Equilibrio decisivo. L’ambiente sociale (lavoro, abitazioni, professioni, strati della società), religioso (le rivalità teologiche tra il movimento “progressista” dei Farisei e quello “conservatore” e “clericale” dei Sadducei, le tensioni messianiche, il ritualismo, la demonologia…), geografico (le tre regioni palestinesi della Galilea a nord, di Samaria al centro e della Giudea al sud, le città come Gerusalemme, Cafarnao, Nazaret e le conferme dell’archeologia), linguistico (il substrato aramaizzante di certe pagine greche dei Vangeli, i cosiddetti procedimenti mnemonici di una civiltà orale) è ben rappresentato dai Vangeli, senza anacronismi eccessivi e sospetti. Osservava uno studioso canadese, René Latourelle: «Non si saprebbe inventare coi vari pezzi presenti nei Vangeli un insieme di dati così complessi coordinandoli nei particolari in un tessuto a maglie molto fitte. La ragione d’essere di questa fedeltà è nella realtà stessa che la produce». Le parabole di Gesù sono l’emblema più significativo di questa coerenza non artificiosa. Una coerenza con l’orizzonte del I secolo dimostrata da quella che viene ora denominata come Third Quest, la “terza ricerca” sul Gesù storico, quella attenta a collocare Gesù nel contesto storico ebraico di quel periodo.

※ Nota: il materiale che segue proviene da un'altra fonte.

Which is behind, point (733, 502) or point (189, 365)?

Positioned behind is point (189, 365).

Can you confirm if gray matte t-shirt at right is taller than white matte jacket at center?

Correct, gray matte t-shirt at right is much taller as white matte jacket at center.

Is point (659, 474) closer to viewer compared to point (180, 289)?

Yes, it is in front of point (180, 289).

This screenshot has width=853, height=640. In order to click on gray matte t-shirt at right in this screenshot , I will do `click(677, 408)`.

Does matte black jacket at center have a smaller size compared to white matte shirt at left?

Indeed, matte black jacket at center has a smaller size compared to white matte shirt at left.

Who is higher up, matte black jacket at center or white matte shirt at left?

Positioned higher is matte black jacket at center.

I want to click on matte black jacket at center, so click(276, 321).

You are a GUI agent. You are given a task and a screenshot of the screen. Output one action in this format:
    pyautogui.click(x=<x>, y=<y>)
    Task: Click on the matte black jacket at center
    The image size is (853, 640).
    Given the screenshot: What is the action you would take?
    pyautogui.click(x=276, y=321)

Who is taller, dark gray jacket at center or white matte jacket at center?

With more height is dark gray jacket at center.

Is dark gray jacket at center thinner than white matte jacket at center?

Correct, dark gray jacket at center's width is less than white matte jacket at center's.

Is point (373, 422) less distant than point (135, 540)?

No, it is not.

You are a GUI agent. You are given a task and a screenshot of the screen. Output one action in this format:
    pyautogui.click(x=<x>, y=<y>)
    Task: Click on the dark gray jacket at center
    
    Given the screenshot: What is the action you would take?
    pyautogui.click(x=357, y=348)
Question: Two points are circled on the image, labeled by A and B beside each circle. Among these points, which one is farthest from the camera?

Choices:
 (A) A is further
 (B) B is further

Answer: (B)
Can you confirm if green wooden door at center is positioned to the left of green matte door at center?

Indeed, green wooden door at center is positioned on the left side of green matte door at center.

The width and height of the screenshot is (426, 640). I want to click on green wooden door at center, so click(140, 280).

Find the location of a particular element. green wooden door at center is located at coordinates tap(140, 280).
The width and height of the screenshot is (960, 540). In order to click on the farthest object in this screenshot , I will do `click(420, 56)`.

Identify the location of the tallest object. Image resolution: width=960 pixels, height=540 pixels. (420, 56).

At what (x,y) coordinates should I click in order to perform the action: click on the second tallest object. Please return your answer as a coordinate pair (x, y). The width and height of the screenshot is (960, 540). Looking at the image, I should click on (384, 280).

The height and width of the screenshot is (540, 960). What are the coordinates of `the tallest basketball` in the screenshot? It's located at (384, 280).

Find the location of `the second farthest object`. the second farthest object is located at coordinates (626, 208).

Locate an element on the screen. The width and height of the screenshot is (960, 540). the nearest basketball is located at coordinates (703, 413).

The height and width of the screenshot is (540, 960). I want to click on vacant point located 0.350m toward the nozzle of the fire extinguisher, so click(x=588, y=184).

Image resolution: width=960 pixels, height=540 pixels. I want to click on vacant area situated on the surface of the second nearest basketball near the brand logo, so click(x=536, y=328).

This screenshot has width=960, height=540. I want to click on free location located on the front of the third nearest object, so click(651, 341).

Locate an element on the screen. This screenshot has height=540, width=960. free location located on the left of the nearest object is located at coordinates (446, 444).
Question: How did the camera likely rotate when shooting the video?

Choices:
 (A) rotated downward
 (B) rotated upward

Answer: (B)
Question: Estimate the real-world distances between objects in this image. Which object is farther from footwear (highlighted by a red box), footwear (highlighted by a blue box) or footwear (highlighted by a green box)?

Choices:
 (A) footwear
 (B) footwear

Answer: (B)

Fermiamoci qui perché fin troppo lungo è stato il nostro itinerario, pur nella semplificazione adottata. Ciò che deve rimanere ben fisso nello studio dei Vangeli è un equilibrio molto delicato ma decisivo. Esso è stato formulato nel linguaggio teologico col termine incarnazione sulla scia di quella celebre affermazione del pro logo del vangelo di Giovanni:ho lógos sarx eghéneto, «la Parola divenne carne». La perfetta trascendenza della Parola creatrice, salvatrice e rivelatrice di Dio entra nella fragilità carnale dell’uomo Gesù di Nazaret, la divinità s’irradia nella storia. Per usare un’immagine del filosofo Soeren Kierkegaard, le due sfere dell’umano e del divino in Gesù Cristo entrano in collisione ma non per un’esplosione di rigetto bensì per un abbraccio. Ed è proprio questa unità che dev’essere correttamente custodita.